What is Multiple Sclerosis?
Multiple Sclerosis (MS) is a chronic, inflammatory and neurodegenerative human disease which results from the autoimmune destruction of myelin and associated collateral tissue damage within the human central nervous system.
MS affects approximately 2.5 million persons worldwide. In the United States, MS is the most common cause of non-traumatic, long-term neurological disability in young adults, affecting at least 400,000 persons. Although MS is found throughout the world, marked regional variability is well known and likely reflects a combination of multiple interacting genetic and environmental influences. MS is usually first noted in young adults, affecting women two to three times more frequently than men.
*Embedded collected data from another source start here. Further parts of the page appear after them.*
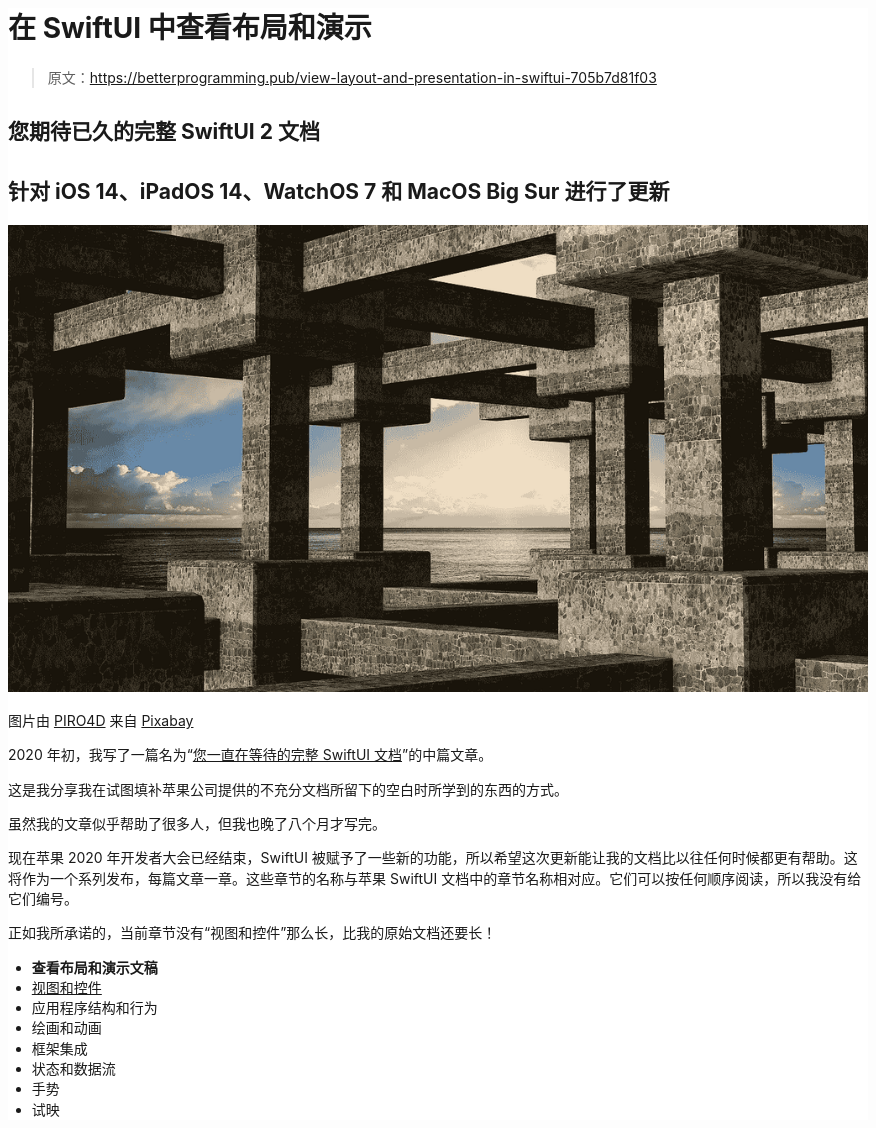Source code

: # 在 SwiftUI 中查看布局和演示

> 原文：<https://betterprogramming.pub/view-layout-and-presentation-in-swiftui-705b7d81f03>

## 您期待已久的完整 SwiftUI 2 文档

## 针对 iOS 14、iPadOS 14、WatchOS 7 和 MacOS Big Sur 进行了更新

![](img/abf24758a6298ed331f78784ecffe1b5.png)

图片由 [PIRO4D](https://pixabay.com/users/PIRO4D-2707530/?utm_source=link-attribution&utm_medium=referral&utm_campaign=image&utm_content=4251894) 来自 [Pixabay](https://pixabay.com/?utm_source=link-attribution&utm_medium=referral&utm_campaign=image&utm_content=4251894)

2020 年初，我写了一篇名为“[您一直在等待的完整 SwiftUI 文档](https://medium.com/better-programming/the-complete-swiftui-documentation-youve-been-waiting-for-fdfe7241add9)”的中篇文章。

这是我分享我在试图填补苹果公司提供的不充分文档所留下的空白时所学到的东西的方式。

虽然我的文章似乎帮助了很多人，但我也晚了八个月才写完。

现在苹果 2020 年开发者大会已经结束，SwiftUI 被赋予了一些新的功能，所以希望这次更新能让我的文档比以往任何时候都更有帮助。这将作为一个系列发布，每篇文章一章。这些章节的名称与苹果 SwiftUI 文档中的章节名称相对应。它们可以按任何顺序阅读，所以我没有给它们编号。

正如我所承诺的，当前章节没有“视图和控件”那么长，比我的原始文档还要长！

*   **查看布局和演示文稿**
*   [视图和控件](https://medium.com/better-programming/swiftui-views-and-controls-the-swift-2-documentation-youve-been-waiting-for-dfa32cba24f3)
*   应用程序结构和行为
*   绘画和动画
*   框架集成
*   状态和数据流
*   手势
*   试映
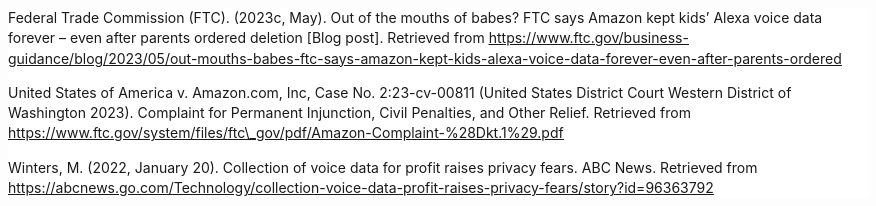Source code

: Federal Trade Commission (FTC). (2023c, May). Out of the mouths of
babes? FTC says Amazon kept kids’ Alexa voice data forever – even after
parents ordered deletion \[Blog post\]. Retrieved from
[<u>https://www.ftc.gov/business-guidance/blog/2023/05/out-mouths-babes-ftc-says-amazon-kept-kids-alexa-voice-data-forever-even-after-parents-ordered</u>](https://www.ftc.gov/business-guidance/blog/2023/05/out-mouths-babes-ftc-says-amazon-kept-kids-alexa-voice-data-forever-even-after-parents-ordered)

United States of America v. Amazon.com, Inc, Case No. 2:23-cv-00811
(United States District Court Western District of Washington 2023).
Complaint for Permanent Injunction, Civil Penalties, and Other Relief.
Retrieved from
[<u>https://www.ftc.gov/system/files/ftc\_gov/pdf/Amazon-Complaint-%28Dkt.1%29.pdf</u>](https://www.ftc.gov/system/files/ftc_gov/pdf/Amazon-Complaint-%28Dkt.1%29.pdf)

Winters, M. (2022, January 20). Collection of voice data for profit
raises privacy fears. ABC News. Retrieved from
[<u>https://abcnews.go.com/Technology/collection-voice-data-profit-raises-privacy-fears/story?id=96363792</u>](https://abcnews.go.com/Technology/collection-voice-data-profit-raises-privacy-fears/story?id=96363792)
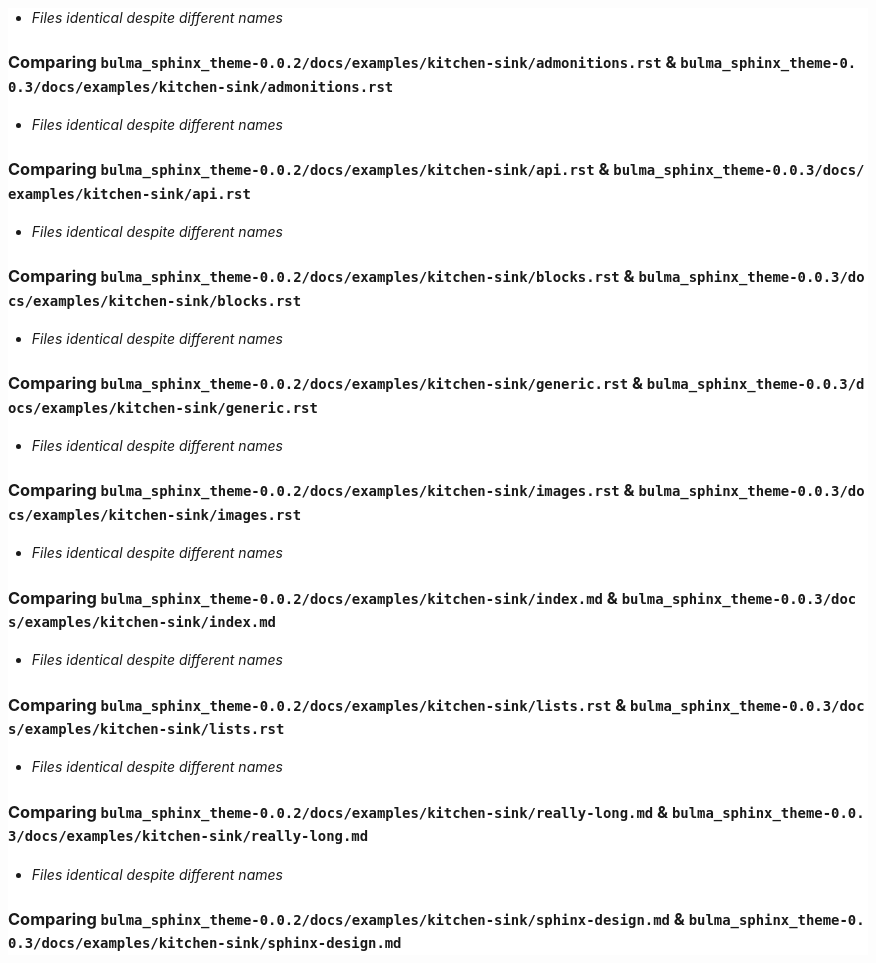  * *Files identical despite different names*

### Comparing `bulma_sphinx_theme-0.0.2/docs/examples/kitchen-sink/admonitions.rst` & `bulma_sphinx_theme-0.0.3/docs/examples/kitchen-sink/admonitions.rst`

 * *Files identical despite different names*

### Comparing `bulma_sphinx_theme-0.0.2/docs/examples/kitchen-sink/api.rst` & `bulma_sphinx_theme-0.0.3/docs/examples/kitchen-sink/api.rst`

 * *Files identical despite different names*

### Comparing `bulma_sphinx_theme-0.0.2/docs/examples/kitchen-sink/blocks.rst` & `bulma_sphinx_theme-0.0.3/docs/examples/kitchen-sink/blocks.rst`

 * *Files identical despite different names*

### Comparing `bulma_sphinx_theme-0.0.2/docs/examples/kitchen-sink/generic.rst` & `bulma_sphinx_theme-0.0.3/docs/examples/kitchen-sink/generic.rst`

 * *Files identical despite different names*

### Comparing `bulma_sphinx_theme-0.0.2/docs/examples/kitchen-sink/images.rst` & `bulma_sphinx_theme-0.0.3/docs/examples/kitchen-sink/images.rst`

 * *Files identical despite different names*

### Comparing `bulma_sphinx_theme-0.0.2/docs/examples/kitchen-sink/index.md` & `bulma_sphinx_theme-0.0.3/docs/examples/kitchen-sink/index.md`

 * *Files identical despite different names*

### Comparing `bulma_sphinx_theme-0.0.2/docs/examples/kitchen-sink/lists.rst` & `bulma_sphinx_theme-0.0.3/docs/examples/kitchen-sink/lists.rst`

 * *Files identical despite different names*

### Comparing `bulma_sphinx_theme-0.0.2/docs/examples/kitchen-sink/really-long.md` & `bulma_sphinx_theme-0.0.3/docs/examples/kitchen-sink/really-long.md`

 * *Files identical despite different names*

### Comparing `bulma_sphinx_theme-0.0.2/docs/examples/kitchen-sink/sphinx-design.md` & `bulma_sphinx_theme-0.0.3/docs/examples/kitchen-sink/sphinx-design.md`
Despite the common description of MS as one disease, several subtypes are recognized clinically. The established clinical subtypes include: relapsing-remitting (RRMS), primary progressive (PPMS), secondary progressive (SPMS), and progressive-relapsing (PRMS) forms. Over decades most untreated persons with RRMS will become ?secondarily progressive?; i.e. will develop SPMS. At least 85% of the entire MS population is represented within the combined categories of RRMS and its subsequent form, SPMS. Persons with primary progressive MS (PPMS) are those who never have relapses and remissions, and comprise about 10% of all persons with MS. Progressive-relapsing MS (PRMS) is progressive from the onset without remission and is later punctuated with relapses and remissions. This form of MS affects about 5% of persons with MS.
A common individual course of MS is shown in the figure. As shown, the first clinical evidence of RRMS is usually preceded by subclinical disease activity most sensitively detected by changes in magnetic resonance imaging (MRI) of the brain. Eighty to 90% of new MRI events may not cause clinical symptoms perhaps due to their relatively small size, preferential distribution within the brain white matter, and redundancy of brain circuitry.
A new MRI event is an area of inflammation which is typically detected with a gadolinium (Gd)-enhanced MRI of the brain or spinal cord. After a period of a few weeks, the inflammation subsides, leaving an area of scar tissue (sclerosis) behind. The descriptive diagnostic term ?multiple sclerosis? derives from the multiplicity of these scarred (sclerotic) areas accumulated over time.
Clinical relapses can be associated with a variety of symptoms due to MS-related damage in brain and spinal cord. These may include disturbances of sensation, limb weakness, changes in vision or speech, balance or coordination problems, bowel and bladder control problems, excessive fatigue, and cognitive problems. As more inflammatory events occur over time, some of which actually reach clinical prominence (clinical relapses), the overall clinical and MRI extent of disease mounts (as shown in the Figure, white and orange lines, respectively).
At the same time, and now known to begin at even the earliest stages of MS, brain tissue loss also starts to occur, especially in untreated individuals. These changes correlate with long term irreversible physical and cognitive disabilities seen in many persons with MS. After 10 years disease duration, approximately 50% of untreated RRMS individuals will transition to SPMS.
This evolution is currently only recognizable after slow clinical worsening is noted in the absence of clinical relapses. All of these processes together lead to gradual MS worsening such that half of untreated persons with MS require a walking aid after 15-20 years of illness. The goals of early treatment of persons with MS are to help prevent the accumulation of brain and spinal cord damage that results in the disabling features of MS.